La démarche chorégraphique
Christian et François Ben Aïm dessinent une œuvre singulière, construite en équilibre sur leur dialogue fraternel et le renouvellement constant de leur inspiration. Une œuvre dont on ne s’étonnera pas d’approcher l’identité mouvante par le paradoxe : présente, incarnée, picturale… mais aussi délicate, pudique jusqu’à se dérober, refusant d’affirmer et laissant l’imaginaire en suspens.
Incarnation
La danse Ben Aïm frappe d’abord par son engagement physique. Quels que soient les thèmes ou les intentions d’une pièce, ils sont portés par une physicalité affirmée et semblent traverser les interprètes, sans concession. La puissance du mouvement, l’énergie, l’intensité et la précision des états de corps se lisent à chaque instant dans des pièces qui, toutes, affrontent le medium de la danse, vont au cœur du mouvement comme pour en libérer la force et l’expressivité.
Cet engagement physique se double d’un engagement psychique, convoquant le ressenti et les émotions des interprètes, leur rapport intime au mouvement. Matériau essentiel lors de la création, ce niveau sensible est également convoqué à chaque instant de l’interprétation. Une exigence qui met l’interprète au cœur de la pièce et le place dans une pleine sincérité de sa présence au plateau. Le⸱la danseur⸱euse n’est pas pour les deux chorégraphes un simple passeur de mouvements, il⸱elle fait l’expérience du sensible.
De l’énergie à la forme
La danse des frères Ben Aïm procède avant tout de l’énergie, et se définit moins par une organisation plastique que par la mise en formes d’états et d’énergies plurielles. Pour autant, leur écriture sait se faire extrêmement précise, ciselant les ruptures, les suspensions, la précision des états de corps ou l’utilisation d’un vocabulaire chorégraphique. L’enjeu réside alors dans deux objets : la clarté de la forme seule, et la justesse de l’état convoqué chez l’interprète à chaque fois qu’il⸱elle réalise la forme.
La composition des pièces procède de cette même alchimie entre le sensible et le formel. Reposant sur des séquences clairement identifiables, elle joue pourtant de subtils effets de glissements et de superpositions qui brouillent les cartes d’une géométrie apparente. Car la conduite des œuvres réside moins dans l’ordre d’un récit que dans l’art de moduler les flux – rythmiques, visuels, sensibles – pour entraîner le spectateur au gré d’un parcours d’impressions savamment construit.
Imaginaires
C’est peut-être l’un des traits les plus repérables du « style Ben Aïm » : la présence d’un univers poétique, dont la richesse visuelle et sonore ouvre le regard du spectateur et porte la danse autant qu’il lui fait écho. Fourmillant d’images, de références, de symboles, l’imaginaire des chorégraphes emprunte au rêve, au merveilleux du conte ou à la réalité invisible du surréalisme ; il suggère un monde bruissant de mille échos, d’éclats furtifs qu’il s’agit de saisir ou d’approcher pour en entrevoir le mystère.
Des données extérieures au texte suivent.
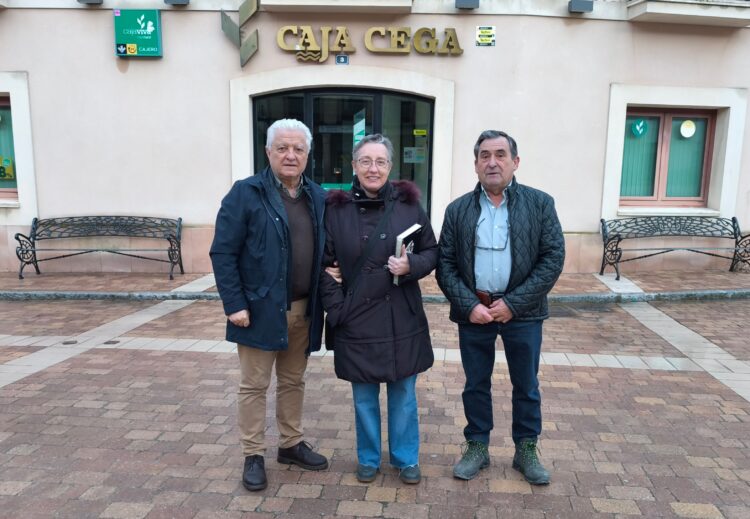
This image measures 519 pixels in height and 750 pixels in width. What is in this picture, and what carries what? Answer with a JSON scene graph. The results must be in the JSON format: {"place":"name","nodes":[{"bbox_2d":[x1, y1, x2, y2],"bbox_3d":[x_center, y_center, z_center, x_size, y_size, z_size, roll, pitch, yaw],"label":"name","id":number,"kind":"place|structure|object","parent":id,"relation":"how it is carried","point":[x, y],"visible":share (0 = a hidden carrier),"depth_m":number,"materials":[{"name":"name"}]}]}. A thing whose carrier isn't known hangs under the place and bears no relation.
{"place":"outdoors","nodes":[
{"label":"outdoors","id":0,"kind":"place"},
{"bbox_2d":[0,0,749,276],"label":"building","id":1,"kind":"structure","parent":0,"point":[735,37],"depth_m":9.12,"materials":[{"name":"paint"}]},
{"bbox_2d":[0,97,17,199],"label":"window","id":2,"kind":"structure","parent":1,"relation":"in","point":[0,187],"depth_m":9.19,"materials":[{"name":"green glass"}]},
{"bbox_2d":[0,156,14,179],"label":"yellow sign","id":3,"kind":"object","parent":2,"relation":"attached to","point":[11,169],"visible":0.96,"depth_m":9.20,"materials":[{"name":"yellow"}]},
{"bbox_2d":[77,0,102,4],"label":"wall lamp","id":4,"kind":"object","parent":1,"relation":"attached to","point":[100,0],"visible":0.96,"depth_m":8.47,"materials":[{"name":"grey"}]},
{"bbox_2d":[114,9,162,56],"bbox_3d":[-3.194,-3.042,8.462,0.674,0.613,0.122,1,9,3],"label":"green sign","id":5,"kind":"object","parent":1,"relation":"attached to","point":[156,49],"visible":0.99,"depth_m":8.42,"materials":[{"name":"green plastic"}]},
{"bbox_2d":[164,0,189,5],"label":"wall lamp","id":6,"kind":"object","parent":1,"relation":"attached to","point":[183,0],"visible":0.96,"depth_m":8.37,"materials":[{"name":"grey"}]},
{"bbox_2d":[220,0,259,69],"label":"wall ornament","id":7,"kind":"object","parent":1,"relation":"attached to","point":[227,27],"visible":0.98,"depth_m":8.58,"materials":[{"name":"grey metal"}]},
{"bbox_2d":[259,0,412,12],"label":"balcony","id":8,"kind":"structure","parent":1,"relation":"attached to","point":[298,3],"depth_m":8.33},
{"bbox_2d":[335,54,348,64],"bbox_3d":[-0.447,-2.700,8.530,0.191,0.143,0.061,1,9,3],"label":"small plaque","id":9,"kind":"object","parent":1,"relation":"attached to","point":[343,57],"visible":0.96,"depth_m":8.51,"materials":[{"name":"blue"}]},
{"bbox_2d":[253,87,433,219],"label":"glass door","id":10,"kind":"structure","parent":1,"relation":"in","point":[304,95],"depth_m":9.13,"materials":[{"name":"glass"}]},
{"bbox_2d":[352,110,365,146],"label":"poster","id":11,"kind":"object","parent":10,"relation":"attached to","point":[362,128],"visible":0.54,"depth_m":8.73,"materials":[{"name":"paper"}]},
{"bbox_2d":[403,147,425,162],"bbox_3d":[0.578,-1.538,9.299,0.376,0.242,0.046,1,9,3],"label":"notice","id":12,"kind":"object","parent":10,"relation":"attached to","point":[411,154],"visible":0.95,"depth_m":9.29,"materials":[{"name":"white paper"}]},
{"bbox_2d":[413,129,426,135],"bbox_3d":[0.651,-1.826,9.089,0.269,0.098,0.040,1,9,3],"label":"yellow sticker","id":13,"kind":"object","parent":10,"relation":"attached to","point":[418,134],"visible":0.98,"depth_m":9.08,"materials":[{"name":"yellow"}]},
{"bbox_2d":[274,24,463,62],"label":"sign lettering","id":14,"kind":"object","parent":1,"relation":"attached to","point":[305,45],"visible":0.98,"depth_m":8.79,"materials":[{"name":"gold metal"}]},
{"bbox_2d":[454,0,479,8],"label":"wall lamp","id":15,"kind":"object","parent":1,"relation":"attached to","point":[468,0],"visible":0.97,"depth_m":8.35,"materials":[{"name":"grey metal"}]},
{"bbox_2d":[475,26,495,45],"bbox_3d":[1.485,-2.993,8.428,0.302,0.261,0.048,1,9,3],"label":"small sign","id":16,"kind":"object","parent":1,"relation":"attached to","point":[486,31],"visible":0.98,"depth_m":8.42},
{"bbox_2d":[568,0,593,12],"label":"wall lamp","id":17,"kind":"object","parent":1,"relation":"attached to","point":[580,6],"visible":0.97,"depth_m":8.46,"materials":[{"name":"grey metal"}]},
{"bbox_2d":[619,107,716,208],"bbox_3d":[4.321,-1.536,9.445,1.565,1.625,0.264,1,9,3],"label":"window","id":18,"kind":"structure","parent":1,"relation":"in","point":[667,126],"depth_m":9.46,"materials":[{"name":"brown"}]},
{"bbox_2d":[630,119,647,136],"bbox_3d":[3.863,-1.923,9.197,0.267,0.261,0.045,1,9,3],"label":"round sticker","id":19,"kind":"object","parent":18,"relation":"attached to","point":[637,126],"visible":0.96,"depth_m":9.19,"materials":[{"name":"teal"}]},
{"bbox_2d":[679,119,696,137],"bbox_3d":[4.561,-1.905,9.166,0.279,0.280,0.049,0,9,-2],"label":"round sticker","id":20,"kind":"object","parent":18,"relation":"attached to","point":[690,132],"visible":0.97,"depth_m":9.16,"materials":[{"name":"yellow"}]},
{"bbox_2d":[625,0,749,26],"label":"balcony","id":21,"kind":"structure","parent":1,"relation":"attached to","point":[673,12],"depth_m":8.40,"materials":[{"name":"white"}]},
{"bbox_2d":[0,288,749,518],"label":"brick pavement","id":22,"kind":"structure","parent":0,"point":[301,498],"materials":[{"name":"brick"}]},
{"bbox_2d":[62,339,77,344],"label":"drain cover","id":23,"kind":"object","parent":22,"relation":"in","point":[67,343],"visible":0.93,"depth_m":5.70,"materials":[{"name":"metal"}]},
{"bbox_2d":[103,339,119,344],"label":"drain cover","id":24,"kind":"object","parent":22,"relation":"in","point":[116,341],"visible":0.93,"depth_m":5.66,"materials":[{"name":"metal"}]},
{"bbox_2d":[210,115,329,491],"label":"man","id":25,"kind":"object","parent":22,"relation":"on","point":[276,199],"visible":0.98,"depth_m":3.12},
{"bbox_2d":[319,133,436,485],"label":"woman","id":26,"kind":"object","parent":22,"relation":"on","point":[350,230],"visible":0.95,"depth_m":3.17},
{"bbox_2d":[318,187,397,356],"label":"shoulder bag","id":27,"kind":"object","parent":26,"relation":"hanging from","point":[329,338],"visible":0.44,"depth_m":3.29,"materials":[{"name":"black leather"}]},
{"bbox_2d":[393,223,421,283],"bbox_3d":[0.151,-0.021,3.254,0.118,0.299,0.195,5,10,29],"label":"book","id":28,"kind":"object","parent":26,"relation":"in","point":[406,232],"visible":0.51,"depth_m":3.20,"materials":[{"name":"paper"}]},
{"bbox_2d":[437,129,565,484],"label":"man","id":29,"kind":"object","parent":22,"relation":"on","point":[500,187],"visible":0.98,"depth_m":3.17},
{"bbox_2d":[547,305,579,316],"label":"drain grate","id":30,"kind":"object","parent":22,"relation":"in","point":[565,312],"visible":0.47,"depth_m":6.97,"materials":[{"name":"metal"}]},
{"bbox_2d":[0,268,749,300],"label":"pavement","id":31,"kind":"structure","parent":0,"point":[574,276],"materials":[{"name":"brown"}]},
{"bbox_2d":[14,216,184,280],"bbox_3d":[-3.814,-0.156,8.820,2.128,0.840,0.617,1,9,3],"label":"bench","id":32,"kind":"object","parent":31,"relation":"on","point":[17,237],"visible":0.99,"depth_m":8.93,"materials":[{"name":"black metal"}]},
{"bbox_2d":[599,216,749,279],"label":"bench","id":33,"kind":"object","parent":31,"relation":"on","point":[601,220],"visible":0.99,"depth_m":9.07,"materials":[{"name":"black metal"}]}
]}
Pluridisciplinaire, l’écriture s’appuie sur la musique et l’image comme elle emprunte au théâtre : non pour y puiser des motifs ou des situations, mais pour nourrir la danse de leur richesse expressive. Le mouvement s’écrit dans un dialogue intime avec les rythmes et les couleurs d’une partition originale, souvent jouée en live et écrite pour la pièce ; et les danseurs⸱euses vont chercher, en deçà du mouvement, une présence simple mais entière au plateau, comme une quintessence de la théâtralité.
De cette richesse imaginaire et de cette puissance expressive née du croisement des arts, on se gardera toutefois d’attendre une écriture univoque ou assertive. La clé n’est jamais donnée de l’univers Ben Aïm ; sur le plateau, les niveaux se superposent, se dérobent et se reconstruisent, offrant sans cesse matière à rêver.
Une poétique de l’instable
Christian et François Ben Aïm définissent le mouvement comme un décalage et la danse comme un cheminement. « Faire un pas, c’est faire un écart par rapport à soi et prendre le risque de la nouveauté » écrivent les chorégraphes. En explorant la fraternité, le désir ou l’émancipation dans leur richesse contradictoire, en interrogeant les normes dans leur ambivalence, ils abordent chaque pièce comme un exercice de déséquilibre ; une expérience dont l’enjeu est de s’approcher du vide, perçu comme l’endroit d’un danger.
C’est ce déplacement intérieur qui se joue sur le plateau, faisant de chaque pièce une traversée, un parcours jalonné de transformations qui déplacent à leur tour le regard du spectateur. Par un subtil effet d’empathie et de contamination, les frères Ben Aïm nous entraînent dans un monde où rien n’est stable, où les vérités se troublent et se réinventent ; un monde à interroger ensemble.